EXERCISE:
Copy the material below line for line, without changing a single character.

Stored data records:
((

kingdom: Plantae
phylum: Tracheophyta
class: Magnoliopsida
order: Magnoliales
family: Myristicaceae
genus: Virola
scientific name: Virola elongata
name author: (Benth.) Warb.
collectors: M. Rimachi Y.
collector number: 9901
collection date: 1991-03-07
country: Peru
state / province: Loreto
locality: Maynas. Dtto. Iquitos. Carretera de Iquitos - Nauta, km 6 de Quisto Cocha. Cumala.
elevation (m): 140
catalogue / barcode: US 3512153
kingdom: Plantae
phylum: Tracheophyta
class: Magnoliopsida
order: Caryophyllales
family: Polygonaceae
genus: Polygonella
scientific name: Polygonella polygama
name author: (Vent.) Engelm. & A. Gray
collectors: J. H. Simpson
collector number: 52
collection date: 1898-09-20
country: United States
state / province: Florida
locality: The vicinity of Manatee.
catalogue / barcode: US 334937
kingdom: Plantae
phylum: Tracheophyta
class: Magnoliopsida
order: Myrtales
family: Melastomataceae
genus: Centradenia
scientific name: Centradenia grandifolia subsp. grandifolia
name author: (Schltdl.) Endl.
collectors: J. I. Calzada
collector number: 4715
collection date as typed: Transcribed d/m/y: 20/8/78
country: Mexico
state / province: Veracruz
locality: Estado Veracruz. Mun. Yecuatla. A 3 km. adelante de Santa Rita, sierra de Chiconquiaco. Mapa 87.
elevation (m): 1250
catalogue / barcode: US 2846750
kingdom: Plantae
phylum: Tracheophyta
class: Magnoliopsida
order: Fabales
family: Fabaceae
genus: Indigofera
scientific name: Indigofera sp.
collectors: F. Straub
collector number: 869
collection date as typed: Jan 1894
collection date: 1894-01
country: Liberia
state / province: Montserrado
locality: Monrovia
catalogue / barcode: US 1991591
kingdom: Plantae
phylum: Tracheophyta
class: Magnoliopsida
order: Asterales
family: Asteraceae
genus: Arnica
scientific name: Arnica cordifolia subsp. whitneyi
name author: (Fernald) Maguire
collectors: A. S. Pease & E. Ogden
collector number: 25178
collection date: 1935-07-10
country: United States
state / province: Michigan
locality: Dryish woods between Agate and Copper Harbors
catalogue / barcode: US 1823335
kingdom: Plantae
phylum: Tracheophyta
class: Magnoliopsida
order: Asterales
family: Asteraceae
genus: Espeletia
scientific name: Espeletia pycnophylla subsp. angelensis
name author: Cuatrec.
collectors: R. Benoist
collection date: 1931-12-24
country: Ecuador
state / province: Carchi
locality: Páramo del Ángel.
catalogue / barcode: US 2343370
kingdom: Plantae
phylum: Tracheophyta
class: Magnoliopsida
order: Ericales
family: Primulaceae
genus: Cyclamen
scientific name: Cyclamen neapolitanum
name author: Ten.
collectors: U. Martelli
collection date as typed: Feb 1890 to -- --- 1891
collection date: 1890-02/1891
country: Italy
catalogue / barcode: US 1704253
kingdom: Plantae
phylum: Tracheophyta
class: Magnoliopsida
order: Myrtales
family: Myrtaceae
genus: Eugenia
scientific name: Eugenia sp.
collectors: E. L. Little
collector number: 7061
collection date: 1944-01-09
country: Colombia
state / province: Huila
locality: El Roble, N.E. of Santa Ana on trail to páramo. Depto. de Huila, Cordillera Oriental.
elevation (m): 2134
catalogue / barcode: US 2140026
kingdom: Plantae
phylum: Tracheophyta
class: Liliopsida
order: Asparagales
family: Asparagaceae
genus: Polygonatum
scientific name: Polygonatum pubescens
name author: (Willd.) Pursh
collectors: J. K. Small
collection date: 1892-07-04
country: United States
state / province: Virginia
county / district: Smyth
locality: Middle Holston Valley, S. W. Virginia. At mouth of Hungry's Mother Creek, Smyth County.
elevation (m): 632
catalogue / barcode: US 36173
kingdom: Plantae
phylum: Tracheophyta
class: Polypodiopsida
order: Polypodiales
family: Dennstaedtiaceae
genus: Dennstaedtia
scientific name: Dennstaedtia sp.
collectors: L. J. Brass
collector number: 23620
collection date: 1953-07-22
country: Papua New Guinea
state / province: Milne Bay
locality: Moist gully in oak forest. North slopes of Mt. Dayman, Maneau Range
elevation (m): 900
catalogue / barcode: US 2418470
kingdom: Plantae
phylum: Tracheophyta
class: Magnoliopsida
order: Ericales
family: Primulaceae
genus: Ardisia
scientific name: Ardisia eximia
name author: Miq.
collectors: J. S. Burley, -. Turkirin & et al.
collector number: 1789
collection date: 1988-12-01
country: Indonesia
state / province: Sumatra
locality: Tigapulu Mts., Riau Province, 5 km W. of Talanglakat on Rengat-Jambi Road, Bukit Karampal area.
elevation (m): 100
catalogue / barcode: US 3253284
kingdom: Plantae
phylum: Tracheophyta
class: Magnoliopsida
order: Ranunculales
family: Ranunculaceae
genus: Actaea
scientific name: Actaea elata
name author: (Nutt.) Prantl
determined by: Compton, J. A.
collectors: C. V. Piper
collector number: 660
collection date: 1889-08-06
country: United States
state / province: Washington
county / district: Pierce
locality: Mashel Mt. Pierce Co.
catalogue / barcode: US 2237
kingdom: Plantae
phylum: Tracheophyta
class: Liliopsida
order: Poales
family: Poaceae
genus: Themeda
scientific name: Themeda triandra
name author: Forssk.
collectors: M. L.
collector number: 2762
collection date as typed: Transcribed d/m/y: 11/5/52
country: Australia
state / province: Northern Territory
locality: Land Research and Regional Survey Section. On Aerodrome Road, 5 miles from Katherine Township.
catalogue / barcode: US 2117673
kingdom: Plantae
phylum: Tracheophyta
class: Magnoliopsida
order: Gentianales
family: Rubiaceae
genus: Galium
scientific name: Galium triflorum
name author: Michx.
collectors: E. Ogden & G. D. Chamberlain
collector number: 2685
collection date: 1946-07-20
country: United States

))

THE RESPONSE:
kingdom: Plantae
phylum: Tracheophyta
class: Magnoliopsida
order: Magnoliales
family: Myristicaceae
genus: Virola
scientific name: Virola elongata
name author: (Benth.) Warb.
collectors: M. Rimachi Y.
collector number: 9901
collection date: 1991-03-07
country: Peru
state / province: Loreto
locality: Maynas. Dtto. Iquitos. Carretera de Iquitos - Nauta, km 6 de Quisto Cocha. Cumala.
elevation (m): 140
catalogue / barcode: US 3512153
kingdom: Plantae
phylum: Tracheophyta
class: Magnoliopsida
order: Caryophyllales
family: Polygonaceae
genus: Polygonella
scientific name: Polygonella polygama
name author: (Vent.) Engelm. & A. Gray
collectors: J. H. Simpson
collector number: 52
collection date: 1898-09-20
country: United States
state / province: Florida
locality: The vicinity of Manatee.
catalogue / barcode: US 334937
kingdom: Plantae
phylum: Tracheophyta
class: Magnoliopsida
order: Myrtales
family: Melastomataceae
genus: Centradenia
scientific name: Centradenia grandifolia subsp. grandifolia
name author: (Schltdl.) Endl.
collectors: J. I. Calzada
collector number: 4715
collection date as typed: Transcribed d/m/y: 20/8/78
country: Mexico
state / province: Veracruz
locality: Estado Veracruz. Mun. Yecuatla. A 3 km. adelante de Santa Rita, sierra de Chiconquiaco. Mapa 87.
elevation (m): 1250
catalogue / barcode: US 2846750
kingdom: Plantae
phylum: Tracheophyta
class: Magnoliopsida
order: Fabales
family: Fabaceae
genus: Indigofera
scientific name: Indigofera sp.
collectors: F. Straub
collector number: 869
collection date as typed: Jan 1894
collection date: 1894-01
country: Liberia
state / province: Montserrado
locality: Monrovia
catalogue / barcode: US 1991591
kingdom: Plantae
phylum: Tracheophyta
class: Magnoliopsida
order: Asterales
family: Asteraceae
genus: Arnica
scientific name: Arnica cordifolia subsp. whitneyi
name author: (Fernald) Maguire
collectors: A. S. Pease & E. Ogden
collector number: 25178
collection date: 1935-07-10
country: United States
state / province: Michigan
locality: Dryish woods between Agate and Copper Harbors
catalogue / barcode: US 1823335
kingdom: Plantae
phylum: Tracheophyta
class: Magnoliopsida
order: Asterales
family: Asteraceae
genus: Espeletia
scientific name: Espeletia pycnophylla subsp. angelensis
name author: Cuatrec.
collectors: R. Benoist
collection date: 1931-12-24
country: Ecuador
state / province: Carchi
locality: Páramo del Ángel.
catalogue / barcode: US 2343370
kingdom: Plantae
phylum: Tracheophyta
class: Magnoliopsida
order: Ericales
family: Primulaceae
genus: Cyclamen
scientific name: Cyclamen neapolitanum
name author: Ten.
collectors: U. Martelli
collection date as typed: Feb 1890 to -- --- 1891
collection date: 1890-02/1891
country: Italy
catalogue / barcode: US 1704253
kingdom: Plantae
phylum: Tracheophyta
class: Magnoliopsida
order: Myrtales
family: Myrtaceae
genus: Eugenia
scientific name: Eugenia sp.
collectors: E. L. Little
collector number: 7061
collection date: 1944-01-09
country: Colombia
state / province: Huila
locality: El Roble, N.E. of Santa Ana on trail to páramo. Depto. de Huila, Cordillera Oriental.
elevation (m): 2134
catalogue / barcode: US 2140026
kingdom: Plantae
phylum: Tracheophyta
class: Liliopsida
order: Asparagales
family: Asparagaceae
genus: Polygonatum
scientific name: Polygonatum pubescens
name author: (Willd.) Pursh
collectors: J. K. Small
collection date: 1892-07-04
country: United States
state / province: Virginia
county / district: Smyth
locality: Middle Holston Valley, S. W. Virginia. At mouth of Hungry's Mother Creek, Smyth County.
elevation (m): 632
catalogue / barcode: US 36173
kingdom: Plantae
phylum: Tracheophyta
class: Polypodiopsida
order: Polypodiales
family: Dennstaedtiaceae
genus: Dennstaedtia
scientific name: Dennstaedtia sp.
collectors: L. J. Brass
collector number: 23620
collection date: 1953-07-22
country: Papua New Guinea
state / province: Milne Bay
locality: Moist gully in oak forest. North slopes of Mt. Dayman, Maneau Range
elevation (m): 900
catalogue / barcode: US 2418470
kingdom: Plantae
phylum: Tracheophyta
class: Magnoliopsida
order: Ericales
family: Primulaceae
genus: Ardisia
scientific name: Ardisia eximia
name author: Miq.
collectors: J. S. Burley, -. Turkirin & et al.
collector number: 1789
collection date: 1988-12-01
country: Indonesia
state / province: Sumatra
locality: Tigapulu Mts., Riau Province, 5 km W. of Talanglakat on Rengat-Jambi Road, Bukit Karampal area.
elevation (m): 100
catalogue / barcode: US 3253284
kingdom: Plantae
phylum: Tracheophyta
class: Magnoliopsida
order: Ranunculales
family: Ranunculaceae
genus: Actaea
scientific name: Actaea elata
name author: (Nutt.) Prantl
determined by: Compton, J. A.
collectors: C. V. Piper
collector number: 660
collection date: 1889-08-06
country: United States
state / province: Washington
county / district: Pierce
locality: Mashel Mt. Pierce Co.
catalogue / barcode: US 2237
kingdom: Plantae
phylum: Tracheophyta
class: Liliopsida
order: Poales
family: Poaceae
genus: Themeda
scientific name: Themeda triandra
name author: Forssk.
collectors: M. L.
collector number: 2762
collection date as typed: Transcribed d/m/y: 11/5/52
country: Australia
state / province: Northern Territory
locality: Land Research and Regional Survey Section. On Aerodrome Road, 5 miles from Katherine Township.
catalogue / barcode: US 2117673
kingdom: Plantae
phylum: Tracheophyta
class: Magnoliopsida
order: Gentianales
family: Rubiaceae
genus: Galium
scientific name: Galium triflorum
name author: Michx.
collectors: E. Ogden & G. D. Chamberlain
collector number: 2685
collection date: 1946-07-20
country: United States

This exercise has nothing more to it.